Vale ressaltar que, mesmo com todos os ataques vivenciados pelos povos latinos, aqui ainda adotamos uma postura menos individualista [“Aquí se comparte, lo mío es tuyo”]. Essa solidariedade latino-americana é totalmente demonstrada pela diplomacia médica cubana, que busca sempre enviar médicos a qualquer parte do mundo que esteja necessitada desse auxílio, e também pela postura da Venezuela, que mesmo enfrentando uma pesada sabotagem econômica interna e externa, também enviou médicos para o exterior para ajudar no enfrentamento à pandemia de Covid-19. Além disso, a música reafirma a força dos povos latinos também no trecho “Este pueblo no se ahoga con marullo/Y si se derrumba yo lo reconstruyo”, ou seja, mesmo com as intervenções, ataques e bloqueios imperialistas, o povo latinoamericano se mantém de pé e caminhando rumo à construção de um futuro melhor, somos “El amor en los tiempos del cólera, ¡mi hermano!”, somos companheirismo em tempo de individualismo.

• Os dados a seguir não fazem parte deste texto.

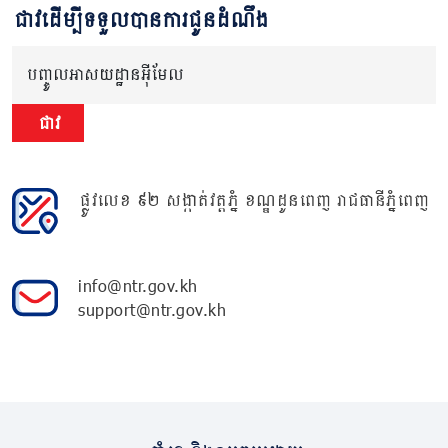
ជាវដើម្បីទទួលបានការជូនដំណឹង
បញ្ចូលអាសយដ្ឋានអ៊ីមែល
ជាវ
ផ្លូវលេខ ៩២ សង្កាត់វត្តភ្នំ ខណ្ឌដូនពេញ រាជធានីភ្នំពេញ
info@ntr.gov.kh
support@ntr.gov.kh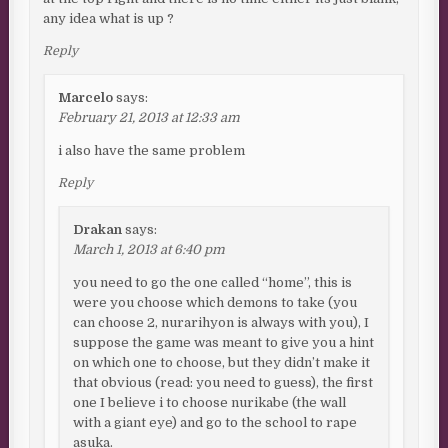
any idea what is up ?
Reply
Marcelo
says:
February 21, 2013 at 12:33 am
i also have the same problem
Reply
Drakan
says:
March 1, 2013 at 6:40 pm
you need to go the one called “home”, this is
were you choose which demons to take (you
can choose 2, nurarihyon is always with you), I
suppose the game was meant to give you a hint
on which one to choose, but they didn’t make it
that obvious (read: you need to guess), the first
one I believe i to choose nurikabe (the wall
with a giant eye) and go to the school to rape
asuka.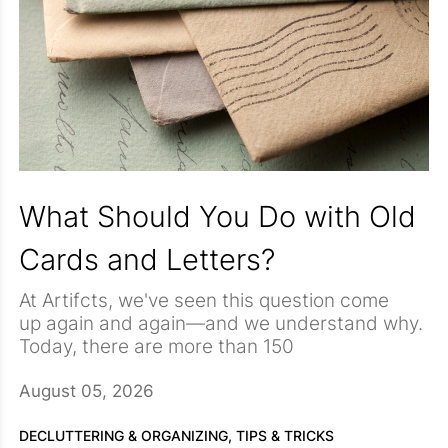
What Should You Do with Old
Cards and Letters?
At Artifcts, we've seen this question come
up again and again—and we understand why.
Today, there are more than 150
publicly Artifcted cards and letters on
Artifcts.com, each preserving a story, a
August 05, 2026
relationship, or a moment in time. Our Co-
We hear you, and you are not alone. Cards
Founder, Heather, has also
and letters are sneaky. They don't take up
DECLUTTERING & ORGANIZING,
TIPS & TRICKS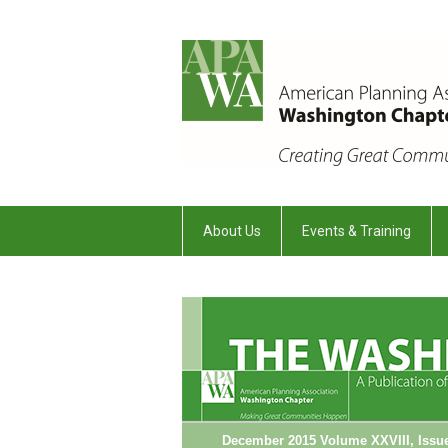
About Us
Events & Training
December 2015 Volume XXVIII, Issu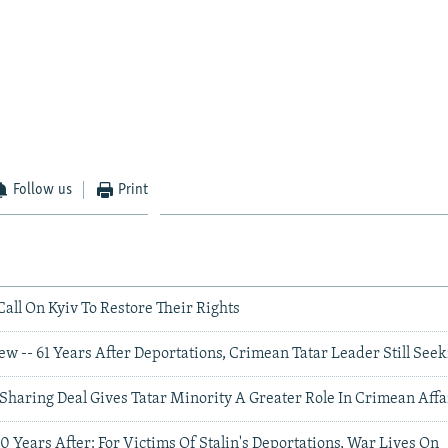
Follow us
Print
all On Kyiv To Restore Their Rights
ew -- 61 Years After Deportations, Crimean Tatar Leader Still Seek
Sharing Deal Gives Tatar Minority A Greater Role In Crimean Affa
60 Years After: For Victims Of Stalin's Deportations, War Lives On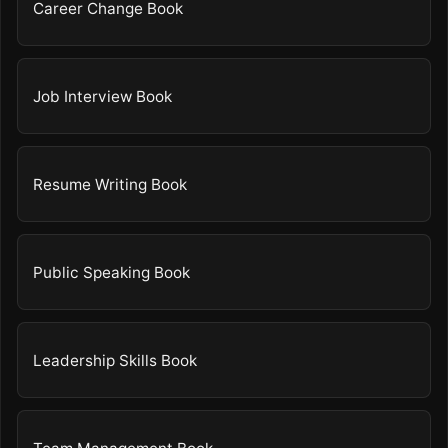
Career Change Book
Job Interview Book
Resume Writing Book
Public Speaking Book
Leadership Skills Book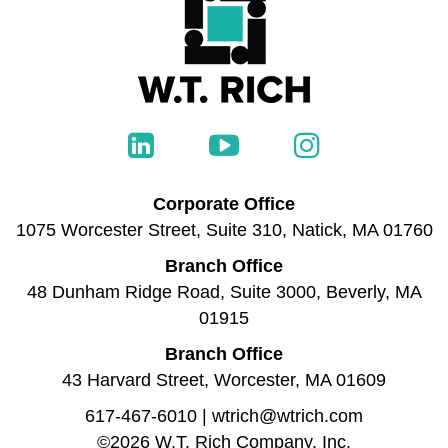
Corporate Office
1075 Worcester Street, Suite 310, Natick, MA 01760
Branch Office
48 Dunham Ridge Road, Suite 3000, Beverly, MA
01915
Branch Office
43 Harvard Street, Worcester, MA 01609
617-467-6010
|
wtrich@wtrich.com
©2026 W.T. Rich Company, Inc.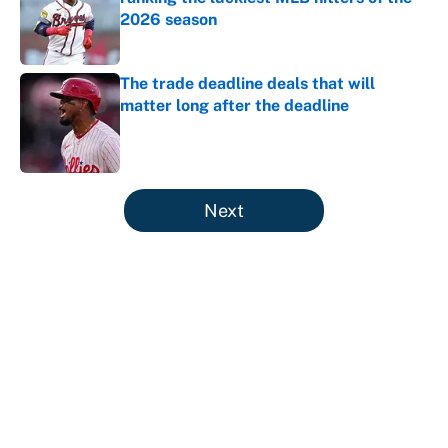
2026 season
Published by on Invalid Date
The trade deadline deals that will
matter long after the deadline
Published by on Invalid Date
5 related articles loaded
Next
About
Contact
Openings
FanSided Network
A-Z Index
Sitemap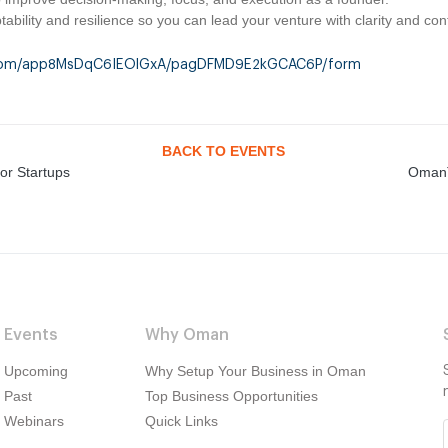
ability and resilience so you can lead your venture with clarity and con
le.com/app8MsDqC6IEOlGxA/pagDFMD9E2kGCAC6P/form
BACK TO EVENTS
or Startups
OmanT
Events
Why Oman
Upcoming
Why Setup Your Business in Oman
Past
Top Business Opportunities
Webinars
Quick Links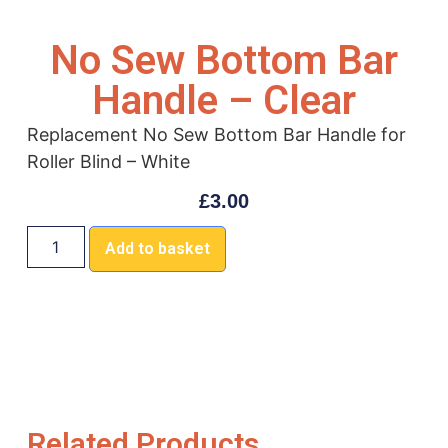
No Sew Bottom Bar
Handle – Clear
Replacement No Sew Bottom Bar Handle for
Roller Blind – White
£
3.00
Add to basket
Related Products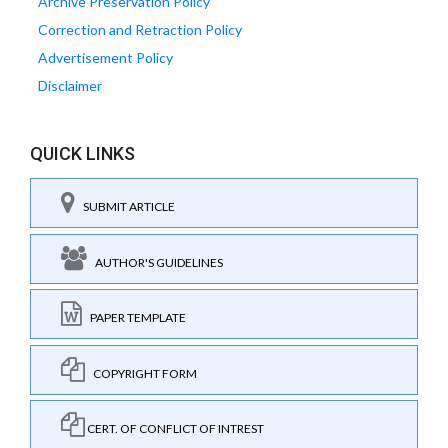
Archive Preservation Policy
Correction and Retraction Policy
Advertisement Policy
Disclaimer
QUICK LINKS
SUBMIT ARTICLE
AUTHOR'S GUIDELINES
PAPER TEMPLATE
COPYRIGHT FORM
CERT. OF CONFLICT OF INTREST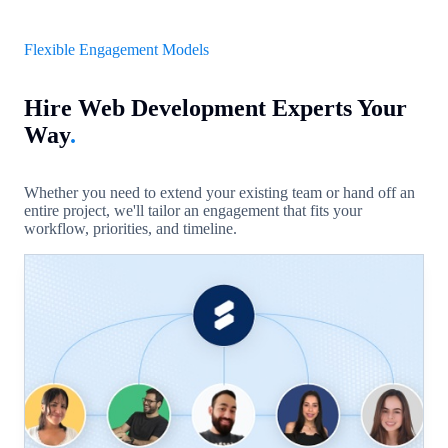
Flexible Engagement Models
Hire Web Development Experts Your
Way
.
Whether you need to extend your existing team or hand off an
entire project, we'll tailor an engagement that fits your
workflow, priorities, and timeline.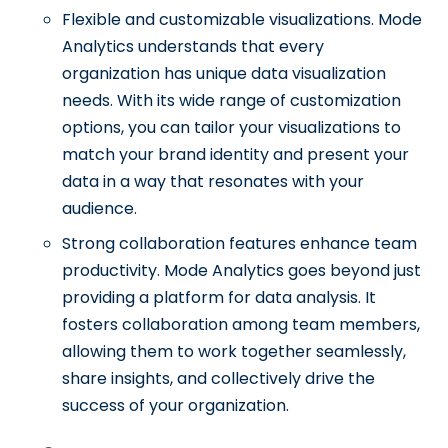
Flexible and customizable visualizations. Mode
Analytics understands that every
organization has unique data visualization
needs. With its wide range of customization
options, you can tailor your visualizations to
match your brand identity and present your
data in a way that resonates with your
audience.
Strong collaboration features enhance team
productivity. Mode Analytics goes beyond just
providing a platform for data analysis. It
fosters collaboration among team members,
allowing them to work together seamlessly,
share insights, and collectively drive the
success of your organization.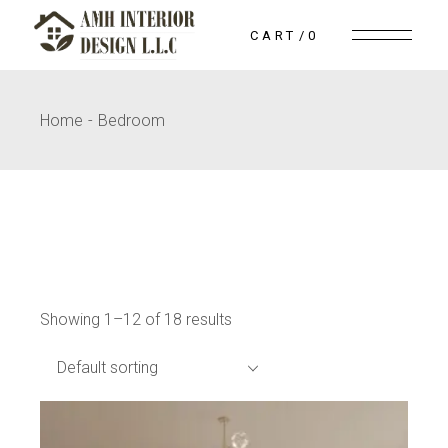
Skip
to
CART
0
the
content
Home
Bedroom
Showing 1–12 of 18 results
Default sorting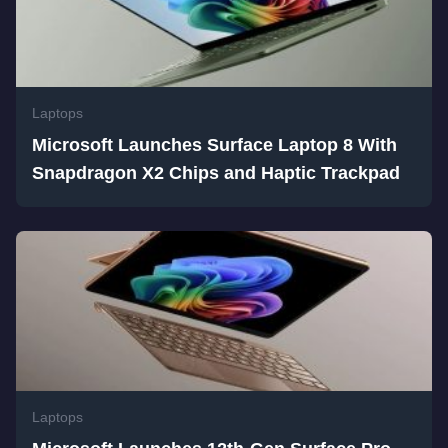
Laptops
Microsoft Launches Surface Laptop 8 With
Snapdragon X2 Chips and Haptic Trackpad
Laptops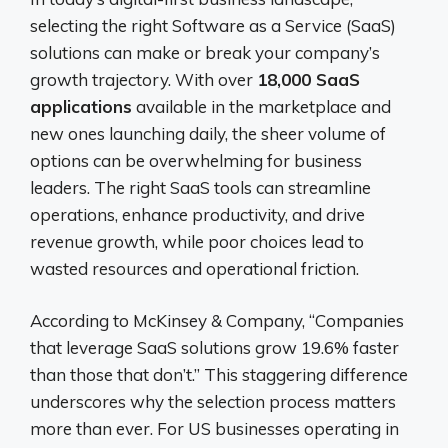
selecting the right Software as a Service (SaaS)
solutions can make or break your company’s
growth trajectory. With over
18,000 SaaS
applications
available in the marketplace and
new ones launching daily, the sheer volume of
options can be overwhelming for business
leaders. The right SaaS tools can streamline
operations, enhance productivity, and drive
revenue growth, while poor choices lead to
wasted resources and operational friction.
According to McKinsey & Company, “Companies
that leverage SaaS solutions grow 19.6% faster
than those that don’t.” This staggering difference
underscores why the selection process matters
more than ever. For US businesses operating in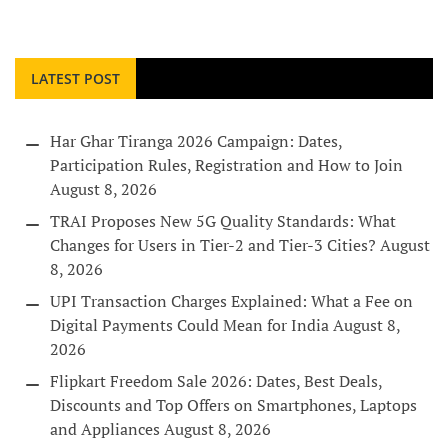
LATEST POST
Har Ghar Tiranga 2026 Campaign: Dates,
Participation Rules, Registration and How to Join
August 8, 2026
TRAI Proposes New 5G Quality Standards: What
Changes for Users in Tier-2 and Tier-3 Cities?
August
8, 2026
UPI Transaction Charges Explained: What a Fee on
Digital Payments Could Mean for India
August 8,
2026
Flipkart Freedom Sale 2026: Dates, Best Deals,
Discounts and Top Offers on Smartphones, Laptops
and Appliances
August 8, 2026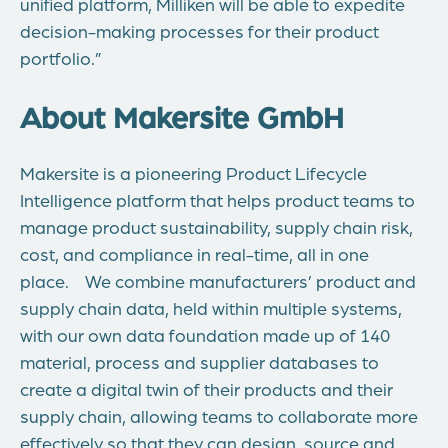
unified platform, Milliken will be able to expedite
decision-making processes for their product
portfolio.”
About Makersite GmbH
Makersite is a pioneering Product Lifecycle
Intelligence platform that helps product teams to
manage product sustainability, supply chain risk,
cost, and compliance in real-time, all in one
place. We combine manufacturers’ product and
supply chain data, held within multiple systems,
with our own data foundation made up of 140
material, process and supplier databases to
create a digital twin of their products and their
supply chain, allowing teams to collaborate more
effectively so that they can design, source and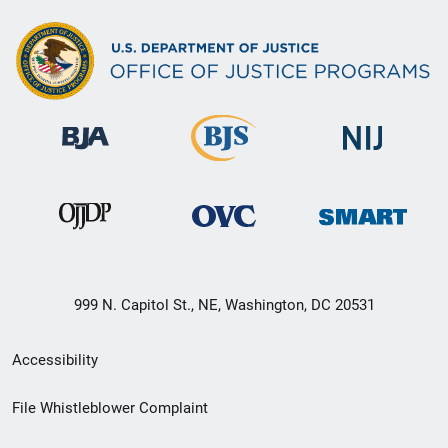
999 N. Capitol St., NE, Washington, DC 20531
Secondary
Accessibility
Footer
File Whistleblower Complaint
link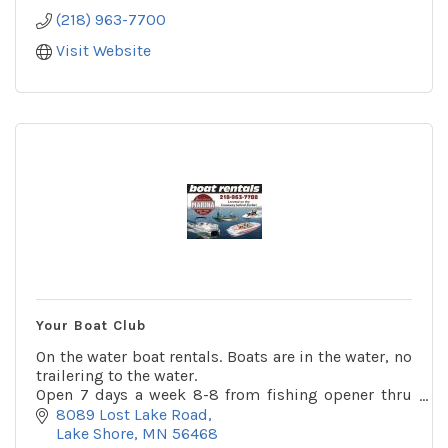
(218) 963-7700
Visit Website
Your Boat Club
On the water boat rentals. Boats are in the water, no
trailering to the water.
Open 7 days a week 8-8 from fishing opener thru
Labor Day. Huge boat accessories department, Also
8089 Lost Lake Road
boat and motor repair.
Lake Shore
MN
56468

Mesmo possuindo todas nossas riquezas roubadas, possuímos tudo que precisamos. [“Todo lo que necesito, tengo a mis pulmones respirando azul clarito”] Essa frase nos traz uma importante informação, que os territórios latinos são autossustentáveis, ou seja, nós não precisamos das potências, as potências precisam de nós. Sendo assim, devemos formar uma unidade latino-americana. “Vamos caminando, aqui se respira lucha, vamos caminhando, yo canto porque se escucha, vamos dibujando el caminho, vamos caminhando, aqui estamos de pie. ¡Que viva la América! No puedes comprar mi vida.”. A solução para as mazelas geradas pelo capitalismo deve ser construída através de muitas lutas e a América Latina deve decidir sem influência das potências capitalistas o caminho a ser percorrido para se combater a pobreza e a miséria dentro da sociedade, além disso é necessário nos mantermos de pé, pois conforme Che Guevara disse “Os grandes só são grandes pois estamos ajoelhados”. Viva a [verdadeira] América.

[1] GALEANO, Eduardo. As veias abertas da América Latina. 12. Edição. São Paulo: L&PM, 1999.